From Middle English thred, þred, threed, from Old English þrǣd, from Proto-Germanic *þrēduz, from Proto-Indo-European *treh₁-tu-, from *terh₁- (“rub, twist”). Cognates with Saterland Frisian Träid (“thread, wire”), West Frisian tried, Dutch draad, German Draht, Norwegian, Danish and Swedish tråd, and Icelandic þráður. Non-Germanic cognates include Albanian dredh (“twist, turn”). More at throw.
thread (plural threads)
- A long, thin and flexible form of material, generally with a round cross-section, used in sewing, weaving or in the construction of string.

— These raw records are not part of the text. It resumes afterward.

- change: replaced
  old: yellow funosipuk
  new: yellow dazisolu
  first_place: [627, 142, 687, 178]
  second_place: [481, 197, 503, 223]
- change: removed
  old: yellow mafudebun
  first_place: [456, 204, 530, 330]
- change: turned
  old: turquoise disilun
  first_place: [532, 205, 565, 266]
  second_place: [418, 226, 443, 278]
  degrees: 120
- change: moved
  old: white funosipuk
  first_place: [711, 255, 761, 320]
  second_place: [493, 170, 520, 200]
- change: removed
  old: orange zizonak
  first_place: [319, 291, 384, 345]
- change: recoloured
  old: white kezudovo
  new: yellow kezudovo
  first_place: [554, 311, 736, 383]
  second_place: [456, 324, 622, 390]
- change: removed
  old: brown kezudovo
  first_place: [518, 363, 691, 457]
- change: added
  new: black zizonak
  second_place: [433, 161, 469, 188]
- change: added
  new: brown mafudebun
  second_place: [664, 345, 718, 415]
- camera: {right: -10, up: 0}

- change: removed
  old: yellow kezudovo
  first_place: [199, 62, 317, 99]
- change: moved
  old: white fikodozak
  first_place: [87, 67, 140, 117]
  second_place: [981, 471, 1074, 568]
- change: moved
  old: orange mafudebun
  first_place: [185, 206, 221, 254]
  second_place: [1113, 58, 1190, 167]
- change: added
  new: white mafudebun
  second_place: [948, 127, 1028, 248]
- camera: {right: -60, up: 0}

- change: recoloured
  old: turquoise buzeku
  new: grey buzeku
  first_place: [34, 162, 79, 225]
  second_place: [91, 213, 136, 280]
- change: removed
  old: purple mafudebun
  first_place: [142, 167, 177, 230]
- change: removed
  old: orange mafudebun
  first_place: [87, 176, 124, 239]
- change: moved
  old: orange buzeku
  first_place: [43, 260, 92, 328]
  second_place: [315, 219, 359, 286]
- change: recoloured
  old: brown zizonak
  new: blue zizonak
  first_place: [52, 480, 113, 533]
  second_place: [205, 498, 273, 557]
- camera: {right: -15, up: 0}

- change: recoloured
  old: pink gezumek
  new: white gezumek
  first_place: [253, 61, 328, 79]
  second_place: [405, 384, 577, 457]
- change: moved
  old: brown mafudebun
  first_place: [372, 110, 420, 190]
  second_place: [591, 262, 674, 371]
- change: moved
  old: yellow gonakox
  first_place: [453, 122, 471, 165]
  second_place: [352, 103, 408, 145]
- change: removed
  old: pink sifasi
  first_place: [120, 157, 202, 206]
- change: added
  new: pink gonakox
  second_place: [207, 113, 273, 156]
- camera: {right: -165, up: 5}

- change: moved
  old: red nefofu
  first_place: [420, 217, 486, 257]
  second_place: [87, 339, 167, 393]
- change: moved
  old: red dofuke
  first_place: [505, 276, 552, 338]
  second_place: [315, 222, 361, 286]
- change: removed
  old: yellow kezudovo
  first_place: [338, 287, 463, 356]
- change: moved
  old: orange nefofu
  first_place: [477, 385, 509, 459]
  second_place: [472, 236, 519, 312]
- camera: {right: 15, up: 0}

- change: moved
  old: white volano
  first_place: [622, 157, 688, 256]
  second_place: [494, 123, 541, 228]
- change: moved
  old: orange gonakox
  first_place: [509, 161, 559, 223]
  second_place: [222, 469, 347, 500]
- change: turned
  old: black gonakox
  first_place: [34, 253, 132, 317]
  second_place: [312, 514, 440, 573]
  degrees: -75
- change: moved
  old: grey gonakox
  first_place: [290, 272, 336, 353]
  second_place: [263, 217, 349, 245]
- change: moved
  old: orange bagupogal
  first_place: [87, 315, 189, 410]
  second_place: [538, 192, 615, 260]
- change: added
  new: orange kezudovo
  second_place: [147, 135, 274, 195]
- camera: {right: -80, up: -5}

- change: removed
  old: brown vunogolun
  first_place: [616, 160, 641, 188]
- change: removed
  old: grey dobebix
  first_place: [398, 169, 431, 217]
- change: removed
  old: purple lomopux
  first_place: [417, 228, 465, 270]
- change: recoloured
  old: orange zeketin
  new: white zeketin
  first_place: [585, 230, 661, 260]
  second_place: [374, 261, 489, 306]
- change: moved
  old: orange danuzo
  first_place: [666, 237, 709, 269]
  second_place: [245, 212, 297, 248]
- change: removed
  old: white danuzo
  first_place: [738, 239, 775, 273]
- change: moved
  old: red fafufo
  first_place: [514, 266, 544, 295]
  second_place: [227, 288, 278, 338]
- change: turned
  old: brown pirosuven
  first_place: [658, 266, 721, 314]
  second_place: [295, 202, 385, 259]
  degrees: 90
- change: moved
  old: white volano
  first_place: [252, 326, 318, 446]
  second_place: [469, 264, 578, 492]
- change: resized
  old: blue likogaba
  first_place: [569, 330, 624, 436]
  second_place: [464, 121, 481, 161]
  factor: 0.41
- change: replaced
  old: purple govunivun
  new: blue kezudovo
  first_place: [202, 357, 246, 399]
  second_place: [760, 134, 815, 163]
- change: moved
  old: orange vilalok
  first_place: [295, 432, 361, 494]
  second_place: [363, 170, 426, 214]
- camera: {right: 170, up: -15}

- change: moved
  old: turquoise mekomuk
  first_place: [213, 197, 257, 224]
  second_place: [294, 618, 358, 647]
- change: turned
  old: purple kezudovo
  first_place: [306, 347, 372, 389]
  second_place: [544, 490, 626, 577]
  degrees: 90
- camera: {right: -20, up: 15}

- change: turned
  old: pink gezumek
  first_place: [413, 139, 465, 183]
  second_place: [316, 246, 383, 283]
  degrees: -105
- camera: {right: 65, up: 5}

- 1922, Michael Arlen, “Ep./1/2”, in “Piracy”: A Romantic Chronicle of These Days:
- He walked. To the corner of Hamilton Place and Picadilly, and there stayed for a while, for it is a romantic station by night. The vague and careless rain looked like threads of gossamer silver passing across the light of the arc-lamps.
- A continued theme or idea.
- All of these essays have a common thread.
- I’ve lost the thread of what you’re saying.
- (engineering) A screw thread.
- A sequence of connections.
- The line midway between the banks of a stream.
- (computing) A unit of execution, lighter in weight than a process, usually sharing memory and other resources with other threads executing concurrently.
- (Internet) A series of messages, generally grouped by subject, in which all messages except the first are replies to previous messages in the thread.
- A filament, as of a flower, or of any fibrous substance, as of bark.
- (figuratively) Composition; quality; fineness.
- (theme): topic
- (transitive) To put thread through.
- thread a needle
- (transitive) To pass (through a narrow constriction or around a series of obstacles).
- I think I can thread my way through here, but it’s going to be tight.
- 2013, Ben Smith, "", BBC Sport, 19 October 2013:
- Picking the ball up in his own half, Januzaj threaded a 40-yard pass into the path of Rooney to slice Southampton open in the blink of an eye.